[TO-DO ITEM] The response must contain every record, repeated exactly.

[Collected data]
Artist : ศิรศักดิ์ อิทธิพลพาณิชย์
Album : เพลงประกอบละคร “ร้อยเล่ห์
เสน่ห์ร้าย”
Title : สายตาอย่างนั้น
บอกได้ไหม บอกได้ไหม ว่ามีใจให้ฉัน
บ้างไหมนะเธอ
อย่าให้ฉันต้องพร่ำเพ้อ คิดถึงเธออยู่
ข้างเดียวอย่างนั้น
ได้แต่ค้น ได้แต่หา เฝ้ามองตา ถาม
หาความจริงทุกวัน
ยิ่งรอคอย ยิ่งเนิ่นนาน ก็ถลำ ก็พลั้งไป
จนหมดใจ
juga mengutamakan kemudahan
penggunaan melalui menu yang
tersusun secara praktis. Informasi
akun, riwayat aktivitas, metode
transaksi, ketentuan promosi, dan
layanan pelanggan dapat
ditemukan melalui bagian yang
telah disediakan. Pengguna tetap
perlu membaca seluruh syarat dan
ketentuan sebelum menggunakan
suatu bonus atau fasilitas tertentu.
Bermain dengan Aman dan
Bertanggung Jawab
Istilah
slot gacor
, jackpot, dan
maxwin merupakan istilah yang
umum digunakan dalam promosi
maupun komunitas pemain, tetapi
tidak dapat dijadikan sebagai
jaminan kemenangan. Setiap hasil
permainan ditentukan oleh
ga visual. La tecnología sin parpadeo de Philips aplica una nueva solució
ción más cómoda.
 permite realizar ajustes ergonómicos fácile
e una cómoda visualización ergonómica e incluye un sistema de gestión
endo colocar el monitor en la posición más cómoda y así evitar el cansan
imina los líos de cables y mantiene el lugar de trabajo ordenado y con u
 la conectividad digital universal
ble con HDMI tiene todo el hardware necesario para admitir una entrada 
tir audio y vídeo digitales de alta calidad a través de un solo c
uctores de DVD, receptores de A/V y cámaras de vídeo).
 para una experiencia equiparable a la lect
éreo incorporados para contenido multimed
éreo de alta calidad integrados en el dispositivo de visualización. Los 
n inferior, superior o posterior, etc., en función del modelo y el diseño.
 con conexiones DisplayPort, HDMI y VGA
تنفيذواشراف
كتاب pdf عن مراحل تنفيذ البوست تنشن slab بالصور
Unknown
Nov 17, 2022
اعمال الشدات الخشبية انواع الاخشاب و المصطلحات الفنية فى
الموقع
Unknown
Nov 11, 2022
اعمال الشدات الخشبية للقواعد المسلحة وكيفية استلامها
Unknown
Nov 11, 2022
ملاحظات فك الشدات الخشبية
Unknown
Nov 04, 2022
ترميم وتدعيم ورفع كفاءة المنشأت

[SOLVED PROBLEM]
Artist : ศิรศักดิ์ อิทธิพลพาณิชย์
Album : เพลงประกอบละคร “ร้อยเล่ห์
เสน่ห์ร้าย”
Title : สายตาอย่างนั้น
บอกได้ไหม บอกได้ไหม ว่ามีใจให้ฉัน
บ้างไหมนะเธอ
อย่าให้ฉันต้องพร่ำเพ้อ คิดถึงเธออยู่
ข้างเดียวอย่างนั้น
ได้แต่ค้น ได้แต่หา เฝ้ามองตา ถาม
หาความจริงทุกวัน
ยิ่งรอคอย ยิ่งเนิ่นนาน ก็ถลำ ก็พลั้งไป
จนหมดใจ
juga mengutamakan kemudahan
penggunaan melalui menu yang
tersusun secara praktis. Informasi
akun, riwayat aktivitas, metode
transaksi, ketentuan promosi, dan
layanan pelanggan dapat
ditemukan melalui bagian yang
telah disediakan. Pengguna tetap
perlu membaca seluruh syarat dan
ketentuan sebelum menggunakan
suatu bonus atau fasilitas tertentu.
Bermain dengan Aman dan
Bertanggung Jawab
Istilah
slot gacor
, jackpot, dan
maxwin merupakan istilah yang
umum digunakan dalam promosi
maupun komunitas pemain, tetapi
tidak dapat dijadikan sebagai
jaminan kemenangan. Setiap hasil
permainan ditentukan oleh
ga visual. La tecnología sin parpadeo de Philips aplica una nueva solució
ción más cómoda.
 permite realizar ajustes ergonómicos fácile
e una cómoda visualización ergonómica e incluye un sistema de gestión
endo colocar el monitor en la posición más cómoda y así evitar el cansan
imina los líos de cables y mantiene el lugar de trabajo ordenado y con u
 la conectividad digital universal
ble con HDMI tiene todo el hardware necesario para admitir una entrada 
tir audio y vídeo digitales de alta calidad a través de un solo c
uctores de DVD, receptores de A/V y cámaras de vídeo).
 para una experiencia equiparable a la lect
éreo incorporados para contenido multimed
éreo de alta calidad integrados en el dispositivo de visualización. Los 
n inferior, superior o posterior, etc., en función del modelo y el diseño.
 con conexiones DisplayPort, HDMI y VGA
تنفيذواشراف
كتاب pdf عن مراحل تنفيذ البوست تنشن slab بالصور
Unknown
Nov 17, 2022
اعمال الشدات الخشبية انواع الاخشاب و المصطلحات الفنية فى
الموقع
Unknown
Nov 11, 2022
اعمال الشدات الخشبية للقواعد المسلحة وكيفية استلامها
Unknown
Nov 11, 2022
ملاحظات فك الشدات الخشبية
Unknown
Nov 04, 2022
ترميم وتدعيم ورفع كفاءة المنشأت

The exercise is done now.